Mark Pellington’s drama I Melt With You starts off as a story about a group of male friends enjoying a getaway where they consume copious amounts of alcohol and drugs. However, events take a much darker turn around halfway through the film, when something from the past comes back to haunt them.
The four men in their 40s, who all went to college together, reunite for a week-long catch-up in a house overlooking the sea in Big Sur. Each of them is happy to escape their normal lives for a hazy week of drinking and drug-taking, as they are all unhappy, disillusioned, and full of regrets.
Richard (Thomas Jane) is a womaniser and unsuccessful author who has begrudgingly become a high school English teacher. Jonathan (Rob Lowe) is a doctor who writes prescriptions for money and is becoming detached from his son, who calls his new stepfather “Dad”. Ron (Jeremy Piven) is a stock broker who is at the centre of a federal investigation. Tim (Christian McKay) is a man who feels responsible for the recent loss of his loved ones. None of these are really likeable or identifiable characters, and the only positive attribute we see is their close friendship and fondness for each other.
The friends go swimming, driving, fishing, and partying, but mainly they drink and take drugs while moping around and complaining about how awful their lives are. After a few days, these excessive and repetitive festivities make way for much darker events, as a pact they all made when they were younger re-emerges and things get even more out of control. The pact that changes the tone of the film and the subsequent events is a little hard to believe in. Would you really follow through on an agreement you made in college when you were young (and probably drunk and high)? They all take it a bit too seriously instead of just dismissing it.
The film’s best feature is its soundtrack of punk music from the ‘80s. The roaring and pounding tunes from the likes of the Sex Pistols, The Clash, The Pixies, Talking Heads, Dead Kennedys, and The Specials, add to the drug-fuelled, hazy atmosphere. They hark back to a time that the four men are pining for and help them to relive their youth, when they were carefree and had fewer troubles.
I Melt With You is a visual assault that is full of angst and excess.
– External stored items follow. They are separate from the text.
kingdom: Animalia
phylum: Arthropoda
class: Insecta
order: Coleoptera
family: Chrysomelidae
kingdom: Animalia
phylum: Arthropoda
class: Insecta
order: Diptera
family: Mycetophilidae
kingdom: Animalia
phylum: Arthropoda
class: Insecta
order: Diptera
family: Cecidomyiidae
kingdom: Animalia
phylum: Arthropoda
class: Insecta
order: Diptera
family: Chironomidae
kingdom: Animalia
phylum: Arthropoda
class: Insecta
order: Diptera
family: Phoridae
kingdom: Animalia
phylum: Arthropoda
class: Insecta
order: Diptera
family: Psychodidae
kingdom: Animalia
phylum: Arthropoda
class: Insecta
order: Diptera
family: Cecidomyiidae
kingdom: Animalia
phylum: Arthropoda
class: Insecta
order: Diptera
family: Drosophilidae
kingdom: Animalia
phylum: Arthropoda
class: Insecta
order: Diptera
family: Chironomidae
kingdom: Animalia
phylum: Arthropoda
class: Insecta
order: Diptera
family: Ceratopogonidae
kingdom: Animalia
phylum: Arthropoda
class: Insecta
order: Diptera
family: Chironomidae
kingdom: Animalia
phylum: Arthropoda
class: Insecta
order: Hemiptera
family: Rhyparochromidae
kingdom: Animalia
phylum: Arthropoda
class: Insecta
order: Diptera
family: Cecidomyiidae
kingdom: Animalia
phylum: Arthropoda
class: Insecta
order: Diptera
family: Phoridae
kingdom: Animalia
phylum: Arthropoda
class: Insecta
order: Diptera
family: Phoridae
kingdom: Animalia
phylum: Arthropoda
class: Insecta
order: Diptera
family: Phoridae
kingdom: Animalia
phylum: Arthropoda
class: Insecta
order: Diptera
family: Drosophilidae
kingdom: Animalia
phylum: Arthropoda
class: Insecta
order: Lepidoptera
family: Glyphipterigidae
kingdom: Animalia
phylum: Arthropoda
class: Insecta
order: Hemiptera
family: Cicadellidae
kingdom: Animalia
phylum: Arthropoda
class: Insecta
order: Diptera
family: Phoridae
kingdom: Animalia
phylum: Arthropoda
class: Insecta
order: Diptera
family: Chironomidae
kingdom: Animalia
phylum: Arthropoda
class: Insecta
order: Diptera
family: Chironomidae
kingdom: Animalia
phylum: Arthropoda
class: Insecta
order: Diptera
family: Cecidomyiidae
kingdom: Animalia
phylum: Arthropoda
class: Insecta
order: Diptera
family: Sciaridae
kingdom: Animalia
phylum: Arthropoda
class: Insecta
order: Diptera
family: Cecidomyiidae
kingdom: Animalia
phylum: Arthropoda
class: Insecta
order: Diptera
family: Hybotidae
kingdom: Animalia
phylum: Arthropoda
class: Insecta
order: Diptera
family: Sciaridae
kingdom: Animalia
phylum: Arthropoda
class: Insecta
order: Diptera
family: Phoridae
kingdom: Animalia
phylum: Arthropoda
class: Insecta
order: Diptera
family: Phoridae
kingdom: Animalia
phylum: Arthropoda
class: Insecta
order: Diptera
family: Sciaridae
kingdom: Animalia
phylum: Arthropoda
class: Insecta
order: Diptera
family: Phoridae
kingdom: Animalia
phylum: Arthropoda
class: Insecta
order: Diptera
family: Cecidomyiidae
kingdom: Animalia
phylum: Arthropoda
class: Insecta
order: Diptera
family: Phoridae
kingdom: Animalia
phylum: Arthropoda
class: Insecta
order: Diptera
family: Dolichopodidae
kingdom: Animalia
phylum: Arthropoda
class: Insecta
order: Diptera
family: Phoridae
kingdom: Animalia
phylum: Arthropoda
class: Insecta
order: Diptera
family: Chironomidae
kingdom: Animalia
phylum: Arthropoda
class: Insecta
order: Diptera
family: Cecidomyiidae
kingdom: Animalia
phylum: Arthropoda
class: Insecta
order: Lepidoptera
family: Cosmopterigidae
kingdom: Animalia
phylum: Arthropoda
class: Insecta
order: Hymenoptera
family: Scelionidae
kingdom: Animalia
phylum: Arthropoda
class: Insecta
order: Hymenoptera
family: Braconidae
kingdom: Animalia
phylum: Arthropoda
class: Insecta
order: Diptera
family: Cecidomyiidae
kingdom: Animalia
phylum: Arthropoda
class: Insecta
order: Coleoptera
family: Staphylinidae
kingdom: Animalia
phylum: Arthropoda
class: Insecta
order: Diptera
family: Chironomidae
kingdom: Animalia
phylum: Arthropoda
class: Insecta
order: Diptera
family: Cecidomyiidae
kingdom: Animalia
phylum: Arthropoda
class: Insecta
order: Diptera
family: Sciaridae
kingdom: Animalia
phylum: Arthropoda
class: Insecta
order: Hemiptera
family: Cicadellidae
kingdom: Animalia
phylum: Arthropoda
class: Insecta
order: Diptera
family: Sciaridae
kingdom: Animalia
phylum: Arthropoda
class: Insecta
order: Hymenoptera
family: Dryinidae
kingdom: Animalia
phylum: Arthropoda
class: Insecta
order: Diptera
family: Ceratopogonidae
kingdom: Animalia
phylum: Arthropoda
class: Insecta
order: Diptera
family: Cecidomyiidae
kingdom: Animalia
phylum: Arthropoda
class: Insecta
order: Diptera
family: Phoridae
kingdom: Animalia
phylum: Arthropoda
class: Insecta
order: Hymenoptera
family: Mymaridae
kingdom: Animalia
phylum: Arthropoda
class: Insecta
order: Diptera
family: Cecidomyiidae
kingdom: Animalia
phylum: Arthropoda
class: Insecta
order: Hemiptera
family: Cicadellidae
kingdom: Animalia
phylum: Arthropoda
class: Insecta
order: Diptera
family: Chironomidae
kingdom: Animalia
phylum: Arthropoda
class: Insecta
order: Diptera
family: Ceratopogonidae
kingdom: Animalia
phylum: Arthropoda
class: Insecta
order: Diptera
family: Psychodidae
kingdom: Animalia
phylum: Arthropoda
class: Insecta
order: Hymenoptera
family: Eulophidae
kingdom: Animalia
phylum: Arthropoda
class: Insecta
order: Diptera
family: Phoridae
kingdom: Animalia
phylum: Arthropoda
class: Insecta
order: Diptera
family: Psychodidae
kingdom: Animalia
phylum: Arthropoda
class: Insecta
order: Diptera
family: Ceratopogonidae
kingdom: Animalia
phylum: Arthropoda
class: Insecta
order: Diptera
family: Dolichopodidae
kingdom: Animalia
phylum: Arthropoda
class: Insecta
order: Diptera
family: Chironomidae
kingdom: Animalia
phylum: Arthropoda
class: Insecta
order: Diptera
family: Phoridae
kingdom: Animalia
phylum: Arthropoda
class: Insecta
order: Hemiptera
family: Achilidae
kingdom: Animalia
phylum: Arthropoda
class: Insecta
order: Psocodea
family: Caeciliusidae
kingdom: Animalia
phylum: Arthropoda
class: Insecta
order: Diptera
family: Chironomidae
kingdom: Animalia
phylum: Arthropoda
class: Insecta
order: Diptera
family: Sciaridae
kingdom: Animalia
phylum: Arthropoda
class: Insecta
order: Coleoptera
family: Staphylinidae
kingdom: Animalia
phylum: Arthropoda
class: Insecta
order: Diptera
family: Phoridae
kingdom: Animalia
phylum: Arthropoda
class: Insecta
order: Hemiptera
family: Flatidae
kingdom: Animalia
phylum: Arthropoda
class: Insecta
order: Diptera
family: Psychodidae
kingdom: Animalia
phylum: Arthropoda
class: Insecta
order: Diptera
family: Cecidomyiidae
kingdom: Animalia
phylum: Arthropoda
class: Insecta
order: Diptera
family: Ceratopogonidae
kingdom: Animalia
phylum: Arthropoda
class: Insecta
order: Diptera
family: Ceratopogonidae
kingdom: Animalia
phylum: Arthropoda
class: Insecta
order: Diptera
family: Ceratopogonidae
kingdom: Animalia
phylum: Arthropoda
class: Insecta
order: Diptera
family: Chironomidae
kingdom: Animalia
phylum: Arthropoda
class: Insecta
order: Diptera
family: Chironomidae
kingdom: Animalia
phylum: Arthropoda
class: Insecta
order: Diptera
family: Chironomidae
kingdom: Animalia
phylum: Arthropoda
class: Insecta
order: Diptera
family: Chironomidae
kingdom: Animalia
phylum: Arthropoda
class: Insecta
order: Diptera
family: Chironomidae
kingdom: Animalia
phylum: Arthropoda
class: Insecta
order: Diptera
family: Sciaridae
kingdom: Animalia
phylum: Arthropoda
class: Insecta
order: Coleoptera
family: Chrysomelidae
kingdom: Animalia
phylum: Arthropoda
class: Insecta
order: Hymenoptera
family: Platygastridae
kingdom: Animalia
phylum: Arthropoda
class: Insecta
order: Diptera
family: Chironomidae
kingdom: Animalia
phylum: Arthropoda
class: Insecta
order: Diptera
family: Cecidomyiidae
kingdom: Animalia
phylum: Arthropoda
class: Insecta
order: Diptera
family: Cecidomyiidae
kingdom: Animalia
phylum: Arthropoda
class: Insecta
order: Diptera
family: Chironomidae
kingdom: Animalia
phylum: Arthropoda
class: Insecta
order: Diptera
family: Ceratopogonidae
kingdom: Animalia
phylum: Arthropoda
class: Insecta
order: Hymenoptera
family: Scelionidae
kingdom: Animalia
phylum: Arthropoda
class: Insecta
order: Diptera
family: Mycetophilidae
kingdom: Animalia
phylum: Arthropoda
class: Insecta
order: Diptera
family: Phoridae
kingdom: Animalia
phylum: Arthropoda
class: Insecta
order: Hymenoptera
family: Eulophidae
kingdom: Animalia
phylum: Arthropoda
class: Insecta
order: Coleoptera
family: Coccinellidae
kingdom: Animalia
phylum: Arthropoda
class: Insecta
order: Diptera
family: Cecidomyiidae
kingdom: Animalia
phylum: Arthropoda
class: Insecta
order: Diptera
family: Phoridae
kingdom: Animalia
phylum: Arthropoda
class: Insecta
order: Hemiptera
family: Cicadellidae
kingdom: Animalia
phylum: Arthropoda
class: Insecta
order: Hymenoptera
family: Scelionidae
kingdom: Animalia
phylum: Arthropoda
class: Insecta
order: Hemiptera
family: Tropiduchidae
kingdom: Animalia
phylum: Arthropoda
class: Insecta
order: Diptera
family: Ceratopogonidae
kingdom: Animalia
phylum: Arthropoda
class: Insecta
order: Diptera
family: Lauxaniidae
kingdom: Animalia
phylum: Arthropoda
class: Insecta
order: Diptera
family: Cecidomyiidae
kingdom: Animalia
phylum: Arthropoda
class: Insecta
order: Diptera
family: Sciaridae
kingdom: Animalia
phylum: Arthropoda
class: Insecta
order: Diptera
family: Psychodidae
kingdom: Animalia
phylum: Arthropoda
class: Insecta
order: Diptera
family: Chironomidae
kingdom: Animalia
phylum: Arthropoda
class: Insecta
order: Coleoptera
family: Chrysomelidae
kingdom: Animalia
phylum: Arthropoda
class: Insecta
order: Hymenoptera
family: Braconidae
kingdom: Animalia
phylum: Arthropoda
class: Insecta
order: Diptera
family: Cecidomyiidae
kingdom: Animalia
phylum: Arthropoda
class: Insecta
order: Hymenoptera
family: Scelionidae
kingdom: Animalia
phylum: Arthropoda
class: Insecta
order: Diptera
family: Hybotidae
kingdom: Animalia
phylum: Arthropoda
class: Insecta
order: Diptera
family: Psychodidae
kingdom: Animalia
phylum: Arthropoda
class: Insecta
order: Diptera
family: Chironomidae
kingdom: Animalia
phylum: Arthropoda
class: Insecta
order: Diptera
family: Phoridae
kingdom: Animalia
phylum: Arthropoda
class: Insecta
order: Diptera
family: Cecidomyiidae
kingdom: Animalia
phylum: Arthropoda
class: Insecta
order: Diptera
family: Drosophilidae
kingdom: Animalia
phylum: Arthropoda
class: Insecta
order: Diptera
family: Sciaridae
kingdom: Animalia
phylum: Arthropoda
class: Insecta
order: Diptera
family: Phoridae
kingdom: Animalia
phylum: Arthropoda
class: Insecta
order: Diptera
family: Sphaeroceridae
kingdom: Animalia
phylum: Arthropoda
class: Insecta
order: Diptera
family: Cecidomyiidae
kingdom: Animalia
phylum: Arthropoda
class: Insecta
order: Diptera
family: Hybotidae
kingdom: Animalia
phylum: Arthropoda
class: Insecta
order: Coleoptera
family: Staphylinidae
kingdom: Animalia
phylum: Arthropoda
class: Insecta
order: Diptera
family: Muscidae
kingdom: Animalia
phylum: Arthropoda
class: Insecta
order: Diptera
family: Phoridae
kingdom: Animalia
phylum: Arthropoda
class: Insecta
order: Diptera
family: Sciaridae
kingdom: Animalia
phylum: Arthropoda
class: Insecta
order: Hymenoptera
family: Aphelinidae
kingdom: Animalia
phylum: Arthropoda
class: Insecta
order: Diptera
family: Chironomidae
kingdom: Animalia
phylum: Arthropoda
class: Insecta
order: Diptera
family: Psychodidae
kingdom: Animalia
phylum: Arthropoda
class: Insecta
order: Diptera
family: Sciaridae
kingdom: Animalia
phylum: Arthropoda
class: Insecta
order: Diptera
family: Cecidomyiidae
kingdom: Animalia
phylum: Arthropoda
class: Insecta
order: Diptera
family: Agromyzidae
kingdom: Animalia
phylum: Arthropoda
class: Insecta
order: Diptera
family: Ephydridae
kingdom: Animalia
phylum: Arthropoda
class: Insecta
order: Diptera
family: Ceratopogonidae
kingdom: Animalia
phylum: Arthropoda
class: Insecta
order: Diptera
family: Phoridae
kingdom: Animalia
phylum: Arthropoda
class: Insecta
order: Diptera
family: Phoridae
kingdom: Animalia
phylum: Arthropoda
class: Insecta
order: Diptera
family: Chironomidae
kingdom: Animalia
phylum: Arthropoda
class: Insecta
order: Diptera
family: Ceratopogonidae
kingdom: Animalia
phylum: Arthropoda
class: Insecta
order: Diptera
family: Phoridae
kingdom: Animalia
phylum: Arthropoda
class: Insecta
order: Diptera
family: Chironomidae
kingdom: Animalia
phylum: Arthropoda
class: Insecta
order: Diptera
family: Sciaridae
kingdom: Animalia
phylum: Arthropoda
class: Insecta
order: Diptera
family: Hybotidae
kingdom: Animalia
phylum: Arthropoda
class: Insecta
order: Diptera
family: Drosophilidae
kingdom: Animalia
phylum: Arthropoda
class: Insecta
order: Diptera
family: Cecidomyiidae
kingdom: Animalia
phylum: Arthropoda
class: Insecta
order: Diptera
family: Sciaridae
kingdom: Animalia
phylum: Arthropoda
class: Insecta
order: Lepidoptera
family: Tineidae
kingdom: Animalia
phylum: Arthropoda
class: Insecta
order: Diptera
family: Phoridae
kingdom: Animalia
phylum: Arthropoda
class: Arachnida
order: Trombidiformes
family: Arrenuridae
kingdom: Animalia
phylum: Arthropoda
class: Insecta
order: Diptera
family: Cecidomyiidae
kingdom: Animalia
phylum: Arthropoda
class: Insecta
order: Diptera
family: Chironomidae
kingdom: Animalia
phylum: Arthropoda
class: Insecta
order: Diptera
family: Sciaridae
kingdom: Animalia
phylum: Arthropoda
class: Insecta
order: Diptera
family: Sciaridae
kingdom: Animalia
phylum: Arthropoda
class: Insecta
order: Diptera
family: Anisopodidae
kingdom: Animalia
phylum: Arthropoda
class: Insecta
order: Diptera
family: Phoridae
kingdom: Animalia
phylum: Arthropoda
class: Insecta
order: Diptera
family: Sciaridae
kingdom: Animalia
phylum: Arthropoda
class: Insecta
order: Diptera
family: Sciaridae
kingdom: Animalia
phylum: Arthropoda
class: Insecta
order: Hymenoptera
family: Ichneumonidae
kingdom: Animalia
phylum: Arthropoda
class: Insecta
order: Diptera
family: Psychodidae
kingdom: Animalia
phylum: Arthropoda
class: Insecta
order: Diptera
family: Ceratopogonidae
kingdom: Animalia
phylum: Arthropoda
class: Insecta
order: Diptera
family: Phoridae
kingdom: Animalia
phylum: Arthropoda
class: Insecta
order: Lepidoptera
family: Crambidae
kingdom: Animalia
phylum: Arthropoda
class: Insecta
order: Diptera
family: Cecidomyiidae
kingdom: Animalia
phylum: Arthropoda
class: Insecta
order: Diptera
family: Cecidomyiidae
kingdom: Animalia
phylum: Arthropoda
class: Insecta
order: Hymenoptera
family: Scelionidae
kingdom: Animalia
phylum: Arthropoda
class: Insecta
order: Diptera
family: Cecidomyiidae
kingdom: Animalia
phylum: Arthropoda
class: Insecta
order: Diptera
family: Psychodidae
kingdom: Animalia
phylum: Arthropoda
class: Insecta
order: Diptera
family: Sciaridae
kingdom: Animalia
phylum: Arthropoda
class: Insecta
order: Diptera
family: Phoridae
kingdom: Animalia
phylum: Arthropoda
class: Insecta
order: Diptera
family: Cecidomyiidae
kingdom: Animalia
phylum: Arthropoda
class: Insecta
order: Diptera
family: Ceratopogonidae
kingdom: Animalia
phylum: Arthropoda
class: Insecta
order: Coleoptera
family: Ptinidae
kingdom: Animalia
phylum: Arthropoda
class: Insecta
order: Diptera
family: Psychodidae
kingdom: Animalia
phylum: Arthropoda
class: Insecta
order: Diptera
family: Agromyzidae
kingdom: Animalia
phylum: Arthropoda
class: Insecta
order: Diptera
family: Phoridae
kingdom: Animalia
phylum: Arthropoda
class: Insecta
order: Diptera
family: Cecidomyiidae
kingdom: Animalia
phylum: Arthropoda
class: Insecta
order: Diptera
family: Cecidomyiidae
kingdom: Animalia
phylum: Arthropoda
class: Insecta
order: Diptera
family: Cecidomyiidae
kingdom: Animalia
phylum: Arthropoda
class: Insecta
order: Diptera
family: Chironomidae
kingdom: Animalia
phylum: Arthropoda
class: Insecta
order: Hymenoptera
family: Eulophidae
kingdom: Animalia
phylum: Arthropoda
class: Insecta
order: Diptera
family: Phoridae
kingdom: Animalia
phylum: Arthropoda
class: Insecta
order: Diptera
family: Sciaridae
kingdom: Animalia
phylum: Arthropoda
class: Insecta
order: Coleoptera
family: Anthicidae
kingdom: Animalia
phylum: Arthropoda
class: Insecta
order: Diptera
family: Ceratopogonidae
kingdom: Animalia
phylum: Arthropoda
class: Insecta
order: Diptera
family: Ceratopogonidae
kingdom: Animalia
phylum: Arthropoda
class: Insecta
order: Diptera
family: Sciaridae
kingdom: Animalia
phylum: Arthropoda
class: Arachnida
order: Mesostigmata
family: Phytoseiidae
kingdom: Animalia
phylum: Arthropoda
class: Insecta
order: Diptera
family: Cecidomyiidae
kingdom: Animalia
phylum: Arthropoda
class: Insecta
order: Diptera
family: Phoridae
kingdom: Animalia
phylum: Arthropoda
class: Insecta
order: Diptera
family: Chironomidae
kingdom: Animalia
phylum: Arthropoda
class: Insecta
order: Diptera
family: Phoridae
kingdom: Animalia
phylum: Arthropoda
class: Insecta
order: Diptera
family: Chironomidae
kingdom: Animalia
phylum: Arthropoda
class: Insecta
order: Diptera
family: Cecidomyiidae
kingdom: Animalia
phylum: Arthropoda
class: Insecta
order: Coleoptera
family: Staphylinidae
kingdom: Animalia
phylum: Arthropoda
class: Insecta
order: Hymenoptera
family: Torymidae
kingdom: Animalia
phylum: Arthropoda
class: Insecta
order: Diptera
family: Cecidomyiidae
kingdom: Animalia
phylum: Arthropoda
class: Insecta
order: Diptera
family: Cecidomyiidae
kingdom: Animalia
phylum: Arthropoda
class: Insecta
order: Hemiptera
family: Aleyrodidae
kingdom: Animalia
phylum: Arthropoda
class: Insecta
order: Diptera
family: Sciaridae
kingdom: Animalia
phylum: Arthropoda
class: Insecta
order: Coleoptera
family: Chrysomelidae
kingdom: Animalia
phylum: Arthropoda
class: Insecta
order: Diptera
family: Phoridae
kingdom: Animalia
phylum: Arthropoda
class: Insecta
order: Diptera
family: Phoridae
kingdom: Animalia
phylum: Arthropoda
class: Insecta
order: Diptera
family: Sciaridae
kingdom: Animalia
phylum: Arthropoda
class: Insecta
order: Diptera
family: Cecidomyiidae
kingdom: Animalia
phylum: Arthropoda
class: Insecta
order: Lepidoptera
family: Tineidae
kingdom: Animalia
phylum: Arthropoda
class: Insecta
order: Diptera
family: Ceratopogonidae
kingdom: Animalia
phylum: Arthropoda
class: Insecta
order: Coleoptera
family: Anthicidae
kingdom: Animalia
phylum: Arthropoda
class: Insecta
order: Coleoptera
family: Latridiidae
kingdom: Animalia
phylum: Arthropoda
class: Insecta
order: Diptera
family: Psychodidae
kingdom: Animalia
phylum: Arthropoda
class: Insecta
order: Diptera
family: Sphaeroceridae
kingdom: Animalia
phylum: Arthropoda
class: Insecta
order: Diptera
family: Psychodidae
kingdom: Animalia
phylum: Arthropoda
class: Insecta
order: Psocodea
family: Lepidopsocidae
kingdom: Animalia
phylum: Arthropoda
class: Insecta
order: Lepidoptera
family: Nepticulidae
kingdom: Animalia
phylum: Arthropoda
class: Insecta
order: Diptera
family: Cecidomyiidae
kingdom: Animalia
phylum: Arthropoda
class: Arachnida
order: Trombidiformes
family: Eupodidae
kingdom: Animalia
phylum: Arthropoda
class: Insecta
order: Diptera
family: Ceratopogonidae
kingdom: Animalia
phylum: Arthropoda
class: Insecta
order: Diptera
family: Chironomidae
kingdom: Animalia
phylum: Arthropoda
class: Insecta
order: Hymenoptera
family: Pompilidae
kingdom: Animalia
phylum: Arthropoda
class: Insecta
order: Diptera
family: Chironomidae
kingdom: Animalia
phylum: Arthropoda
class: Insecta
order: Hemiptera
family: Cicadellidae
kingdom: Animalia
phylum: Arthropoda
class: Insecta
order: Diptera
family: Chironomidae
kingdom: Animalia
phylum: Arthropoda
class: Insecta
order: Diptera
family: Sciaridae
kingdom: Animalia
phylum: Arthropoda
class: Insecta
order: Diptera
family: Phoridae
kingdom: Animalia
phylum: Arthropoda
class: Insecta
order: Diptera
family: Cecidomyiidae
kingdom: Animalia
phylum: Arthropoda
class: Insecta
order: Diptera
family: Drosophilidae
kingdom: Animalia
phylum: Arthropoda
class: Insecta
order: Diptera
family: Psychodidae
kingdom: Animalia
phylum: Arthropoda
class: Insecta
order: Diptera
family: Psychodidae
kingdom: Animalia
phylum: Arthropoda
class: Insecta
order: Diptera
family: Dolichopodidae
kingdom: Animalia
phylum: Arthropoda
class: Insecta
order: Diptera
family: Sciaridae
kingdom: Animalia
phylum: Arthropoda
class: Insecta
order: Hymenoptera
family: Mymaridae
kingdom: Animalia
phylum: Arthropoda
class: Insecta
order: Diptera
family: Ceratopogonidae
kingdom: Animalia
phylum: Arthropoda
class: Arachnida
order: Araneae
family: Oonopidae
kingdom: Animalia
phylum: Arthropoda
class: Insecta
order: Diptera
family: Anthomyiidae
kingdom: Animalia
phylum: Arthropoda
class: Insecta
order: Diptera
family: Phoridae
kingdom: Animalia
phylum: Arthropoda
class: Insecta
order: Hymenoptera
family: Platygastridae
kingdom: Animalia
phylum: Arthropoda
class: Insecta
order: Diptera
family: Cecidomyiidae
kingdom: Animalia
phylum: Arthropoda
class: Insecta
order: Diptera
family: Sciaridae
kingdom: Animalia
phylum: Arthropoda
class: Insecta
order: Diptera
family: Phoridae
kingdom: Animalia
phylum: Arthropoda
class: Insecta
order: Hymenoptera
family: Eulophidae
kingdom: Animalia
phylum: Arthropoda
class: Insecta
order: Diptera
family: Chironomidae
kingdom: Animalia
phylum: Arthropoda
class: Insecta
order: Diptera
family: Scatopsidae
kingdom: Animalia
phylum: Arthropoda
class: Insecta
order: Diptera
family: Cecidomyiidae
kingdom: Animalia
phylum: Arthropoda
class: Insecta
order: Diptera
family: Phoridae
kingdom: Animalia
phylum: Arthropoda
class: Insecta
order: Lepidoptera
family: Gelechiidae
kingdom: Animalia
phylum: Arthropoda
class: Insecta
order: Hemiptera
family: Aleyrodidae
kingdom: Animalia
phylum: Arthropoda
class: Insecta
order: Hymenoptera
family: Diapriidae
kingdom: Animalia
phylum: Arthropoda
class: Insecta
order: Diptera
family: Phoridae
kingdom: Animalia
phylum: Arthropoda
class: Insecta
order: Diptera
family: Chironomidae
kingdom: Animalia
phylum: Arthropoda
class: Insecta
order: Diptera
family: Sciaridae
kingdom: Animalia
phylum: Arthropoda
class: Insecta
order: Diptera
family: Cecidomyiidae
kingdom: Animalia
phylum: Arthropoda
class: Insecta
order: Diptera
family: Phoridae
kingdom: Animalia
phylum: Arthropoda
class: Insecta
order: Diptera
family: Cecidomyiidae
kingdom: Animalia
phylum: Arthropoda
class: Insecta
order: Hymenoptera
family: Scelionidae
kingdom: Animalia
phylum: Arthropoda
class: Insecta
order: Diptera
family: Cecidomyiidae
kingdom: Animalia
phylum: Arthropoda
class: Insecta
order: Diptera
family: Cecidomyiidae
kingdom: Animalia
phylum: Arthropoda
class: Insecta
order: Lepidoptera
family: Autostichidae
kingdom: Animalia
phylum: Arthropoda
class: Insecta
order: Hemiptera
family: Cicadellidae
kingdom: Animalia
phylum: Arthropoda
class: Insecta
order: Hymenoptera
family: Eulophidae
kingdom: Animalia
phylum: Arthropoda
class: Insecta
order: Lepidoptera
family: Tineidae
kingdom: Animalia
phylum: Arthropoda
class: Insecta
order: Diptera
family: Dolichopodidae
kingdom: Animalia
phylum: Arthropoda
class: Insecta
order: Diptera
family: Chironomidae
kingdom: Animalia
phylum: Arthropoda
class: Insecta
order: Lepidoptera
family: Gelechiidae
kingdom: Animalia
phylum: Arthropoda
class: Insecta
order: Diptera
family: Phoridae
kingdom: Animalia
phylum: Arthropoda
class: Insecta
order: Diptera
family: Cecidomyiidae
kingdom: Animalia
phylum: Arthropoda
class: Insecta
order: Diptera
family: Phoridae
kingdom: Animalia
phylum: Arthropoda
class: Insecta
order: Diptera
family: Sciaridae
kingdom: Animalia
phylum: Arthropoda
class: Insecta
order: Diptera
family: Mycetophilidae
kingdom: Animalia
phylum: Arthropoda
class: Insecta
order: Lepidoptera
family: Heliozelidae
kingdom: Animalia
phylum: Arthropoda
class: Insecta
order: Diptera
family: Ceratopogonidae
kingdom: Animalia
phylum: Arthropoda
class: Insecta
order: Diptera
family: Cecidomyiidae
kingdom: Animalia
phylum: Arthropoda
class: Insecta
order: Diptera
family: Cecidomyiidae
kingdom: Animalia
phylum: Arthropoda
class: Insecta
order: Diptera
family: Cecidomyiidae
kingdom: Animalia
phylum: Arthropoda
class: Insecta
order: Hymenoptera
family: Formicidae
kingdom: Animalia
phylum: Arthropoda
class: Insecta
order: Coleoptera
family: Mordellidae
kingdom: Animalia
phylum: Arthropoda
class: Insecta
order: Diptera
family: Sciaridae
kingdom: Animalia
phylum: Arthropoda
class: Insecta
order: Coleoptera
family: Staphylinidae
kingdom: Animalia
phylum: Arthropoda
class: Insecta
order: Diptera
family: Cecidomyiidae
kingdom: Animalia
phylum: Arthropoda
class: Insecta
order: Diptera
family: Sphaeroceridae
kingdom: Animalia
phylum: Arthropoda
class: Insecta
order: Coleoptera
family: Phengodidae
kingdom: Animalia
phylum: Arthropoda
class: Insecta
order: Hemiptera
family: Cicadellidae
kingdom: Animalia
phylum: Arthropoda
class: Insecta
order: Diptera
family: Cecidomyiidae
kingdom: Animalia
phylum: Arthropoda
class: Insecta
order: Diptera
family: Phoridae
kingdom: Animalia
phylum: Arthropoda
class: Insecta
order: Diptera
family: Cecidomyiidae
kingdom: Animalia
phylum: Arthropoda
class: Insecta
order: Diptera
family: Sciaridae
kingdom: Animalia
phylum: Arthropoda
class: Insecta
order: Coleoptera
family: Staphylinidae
Eric Schmidt’s stylish cinematography and the picturesque locations make it a fine-looking film, but at times it feels like an overlong music video. This may have something to do with Mark Pellington’s history directing lots of videos for bands including Pearl Jam, U2, and Foo Fighters. I Melt With You is a treat for the eyes and ears at times and it has a solid cast, but it’s a film of two distinct halves and unfortunately neither of them are particularly impressive story-wise.